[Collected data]

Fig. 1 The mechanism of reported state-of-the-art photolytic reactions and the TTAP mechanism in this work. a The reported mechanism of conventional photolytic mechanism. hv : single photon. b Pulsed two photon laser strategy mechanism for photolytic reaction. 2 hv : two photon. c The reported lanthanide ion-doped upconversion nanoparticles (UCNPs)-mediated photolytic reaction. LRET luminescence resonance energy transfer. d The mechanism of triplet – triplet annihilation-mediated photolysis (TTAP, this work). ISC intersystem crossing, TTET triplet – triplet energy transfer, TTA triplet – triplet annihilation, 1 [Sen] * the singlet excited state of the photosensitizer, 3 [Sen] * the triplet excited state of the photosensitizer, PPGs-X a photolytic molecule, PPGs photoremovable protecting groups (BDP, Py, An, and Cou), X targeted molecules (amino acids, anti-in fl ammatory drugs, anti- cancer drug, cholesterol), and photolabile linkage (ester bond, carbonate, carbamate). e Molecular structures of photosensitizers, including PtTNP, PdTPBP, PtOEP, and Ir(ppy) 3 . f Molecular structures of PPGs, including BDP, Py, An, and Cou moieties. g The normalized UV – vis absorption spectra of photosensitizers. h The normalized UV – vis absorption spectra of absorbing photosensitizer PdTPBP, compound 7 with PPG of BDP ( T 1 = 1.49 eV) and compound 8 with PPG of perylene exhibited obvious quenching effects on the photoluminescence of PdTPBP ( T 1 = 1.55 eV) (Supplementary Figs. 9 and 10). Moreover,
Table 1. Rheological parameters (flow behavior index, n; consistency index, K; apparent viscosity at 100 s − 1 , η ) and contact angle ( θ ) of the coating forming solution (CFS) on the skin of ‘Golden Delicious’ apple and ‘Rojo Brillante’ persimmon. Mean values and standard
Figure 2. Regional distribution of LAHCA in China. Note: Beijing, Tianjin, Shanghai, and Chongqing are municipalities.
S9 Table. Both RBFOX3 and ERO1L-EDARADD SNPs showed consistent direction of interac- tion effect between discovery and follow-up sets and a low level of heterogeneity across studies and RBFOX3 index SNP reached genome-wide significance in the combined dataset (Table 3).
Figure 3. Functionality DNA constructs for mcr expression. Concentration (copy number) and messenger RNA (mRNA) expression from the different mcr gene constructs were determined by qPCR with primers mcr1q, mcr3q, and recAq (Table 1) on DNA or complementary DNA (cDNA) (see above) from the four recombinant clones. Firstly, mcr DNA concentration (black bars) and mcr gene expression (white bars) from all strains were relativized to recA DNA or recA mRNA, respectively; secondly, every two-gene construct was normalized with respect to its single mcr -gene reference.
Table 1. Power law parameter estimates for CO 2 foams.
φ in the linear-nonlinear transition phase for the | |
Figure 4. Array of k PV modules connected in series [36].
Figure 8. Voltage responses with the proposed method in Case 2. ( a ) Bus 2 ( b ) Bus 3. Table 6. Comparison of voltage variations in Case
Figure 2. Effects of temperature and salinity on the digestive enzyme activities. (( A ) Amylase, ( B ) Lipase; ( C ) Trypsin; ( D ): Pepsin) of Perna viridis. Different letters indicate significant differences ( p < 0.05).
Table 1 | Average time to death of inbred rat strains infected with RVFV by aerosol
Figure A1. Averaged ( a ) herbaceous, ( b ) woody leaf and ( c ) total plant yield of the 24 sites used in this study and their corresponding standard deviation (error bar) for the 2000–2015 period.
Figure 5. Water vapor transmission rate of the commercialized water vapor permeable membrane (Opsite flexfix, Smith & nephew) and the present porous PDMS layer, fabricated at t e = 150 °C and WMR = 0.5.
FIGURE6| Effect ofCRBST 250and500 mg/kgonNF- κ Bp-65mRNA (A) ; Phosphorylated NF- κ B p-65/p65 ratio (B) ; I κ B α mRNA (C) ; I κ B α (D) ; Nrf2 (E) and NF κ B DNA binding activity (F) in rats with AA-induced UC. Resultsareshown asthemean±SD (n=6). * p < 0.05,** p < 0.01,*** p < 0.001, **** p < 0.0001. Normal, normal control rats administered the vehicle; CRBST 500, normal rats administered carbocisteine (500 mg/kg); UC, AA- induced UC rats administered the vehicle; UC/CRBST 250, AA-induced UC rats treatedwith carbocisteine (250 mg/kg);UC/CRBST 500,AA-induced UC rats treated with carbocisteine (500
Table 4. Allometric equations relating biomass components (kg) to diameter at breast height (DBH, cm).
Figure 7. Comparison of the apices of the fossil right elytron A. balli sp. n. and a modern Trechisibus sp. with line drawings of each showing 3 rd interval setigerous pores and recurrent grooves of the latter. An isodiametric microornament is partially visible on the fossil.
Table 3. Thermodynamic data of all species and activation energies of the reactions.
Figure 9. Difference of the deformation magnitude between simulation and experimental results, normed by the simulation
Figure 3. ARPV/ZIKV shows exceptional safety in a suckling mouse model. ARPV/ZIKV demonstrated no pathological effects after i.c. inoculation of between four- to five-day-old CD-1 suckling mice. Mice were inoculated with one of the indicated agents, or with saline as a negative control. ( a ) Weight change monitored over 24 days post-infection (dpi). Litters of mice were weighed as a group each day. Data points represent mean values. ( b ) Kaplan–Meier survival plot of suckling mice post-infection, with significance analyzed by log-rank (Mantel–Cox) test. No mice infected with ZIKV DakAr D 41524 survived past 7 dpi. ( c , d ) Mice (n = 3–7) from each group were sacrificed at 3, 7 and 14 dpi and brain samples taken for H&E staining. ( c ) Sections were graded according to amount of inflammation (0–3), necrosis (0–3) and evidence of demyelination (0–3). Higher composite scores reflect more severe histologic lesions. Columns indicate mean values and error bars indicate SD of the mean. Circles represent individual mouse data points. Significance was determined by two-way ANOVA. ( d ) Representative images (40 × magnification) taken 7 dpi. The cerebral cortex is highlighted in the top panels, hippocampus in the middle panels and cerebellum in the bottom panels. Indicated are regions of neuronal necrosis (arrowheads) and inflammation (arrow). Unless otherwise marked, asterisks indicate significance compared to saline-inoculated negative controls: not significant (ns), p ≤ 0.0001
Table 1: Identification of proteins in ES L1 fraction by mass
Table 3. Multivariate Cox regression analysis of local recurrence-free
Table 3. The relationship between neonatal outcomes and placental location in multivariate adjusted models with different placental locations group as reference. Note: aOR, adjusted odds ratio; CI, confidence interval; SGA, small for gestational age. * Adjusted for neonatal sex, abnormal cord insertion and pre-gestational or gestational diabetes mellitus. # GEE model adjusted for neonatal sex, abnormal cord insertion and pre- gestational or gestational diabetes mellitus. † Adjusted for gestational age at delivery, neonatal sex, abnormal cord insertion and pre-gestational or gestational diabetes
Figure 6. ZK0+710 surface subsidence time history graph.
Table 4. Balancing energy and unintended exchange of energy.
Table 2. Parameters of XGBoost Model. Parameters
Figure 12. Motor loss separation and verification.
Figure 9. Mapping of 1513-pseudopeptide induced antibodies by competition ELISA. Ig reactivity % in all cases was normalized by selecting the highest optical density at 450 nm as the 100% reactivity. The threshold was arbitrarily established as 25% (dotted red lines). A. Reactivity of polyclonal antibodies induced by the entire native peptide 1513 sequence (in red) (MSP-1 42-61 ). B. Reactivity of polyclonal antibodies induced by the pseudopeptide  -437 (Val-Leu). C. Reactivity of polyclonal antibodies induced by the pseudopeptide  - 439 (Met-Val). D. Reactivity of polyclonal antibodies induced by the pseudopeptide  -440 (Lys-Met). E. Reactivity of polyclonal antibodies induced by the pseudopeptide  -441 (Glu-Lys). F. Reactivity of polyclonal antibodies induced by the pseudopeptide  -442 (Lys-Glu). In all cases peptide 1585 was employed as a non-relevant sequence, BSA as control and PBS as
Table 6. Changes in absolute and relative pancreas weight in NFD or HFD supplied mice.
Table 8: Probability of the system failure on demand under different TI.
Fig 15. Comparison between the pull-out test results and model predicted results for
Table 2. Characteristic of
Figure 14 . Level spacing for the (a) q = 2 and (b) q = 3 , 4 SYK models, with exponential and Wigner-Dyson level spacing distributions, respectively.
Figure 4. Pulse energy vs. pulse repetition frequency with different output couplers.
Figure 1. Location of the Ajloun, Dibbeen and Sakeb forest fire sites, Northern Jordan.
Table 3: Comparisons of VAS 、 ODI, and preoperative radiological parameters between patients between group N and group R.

What this task involves. Please transcribe exactly the line containing "Table 6. Changes" and every line after it through the end of the records, and nothing else.

Solution to this exercise.
Table 6. Changes in absolute and relative pancreas weight in NFD or HFD supplied mice.
Table 8: Probability of the system failure on demand under different TI.
Fig 15. Comparison between the pull-out test results and model predicted results for
Table 2. Characteristic of
Figure 14 . Level spacing for the (a) q = 2 and (b) q = 3 , 4 SYK models, with exponential and Wigner-Dyson level spacing distributions, respectively.
Figure 4. Pulse energy vs. pulse repetition frequency with different output couplers.
Figure 1. Location of the Ajloun, Dibbeen and Sakeb forest fire sites, Northern Jordan.
Table 3: Comparisons of VAS 、 ODI, and preoperative radiological parameters between patients between group N and group R.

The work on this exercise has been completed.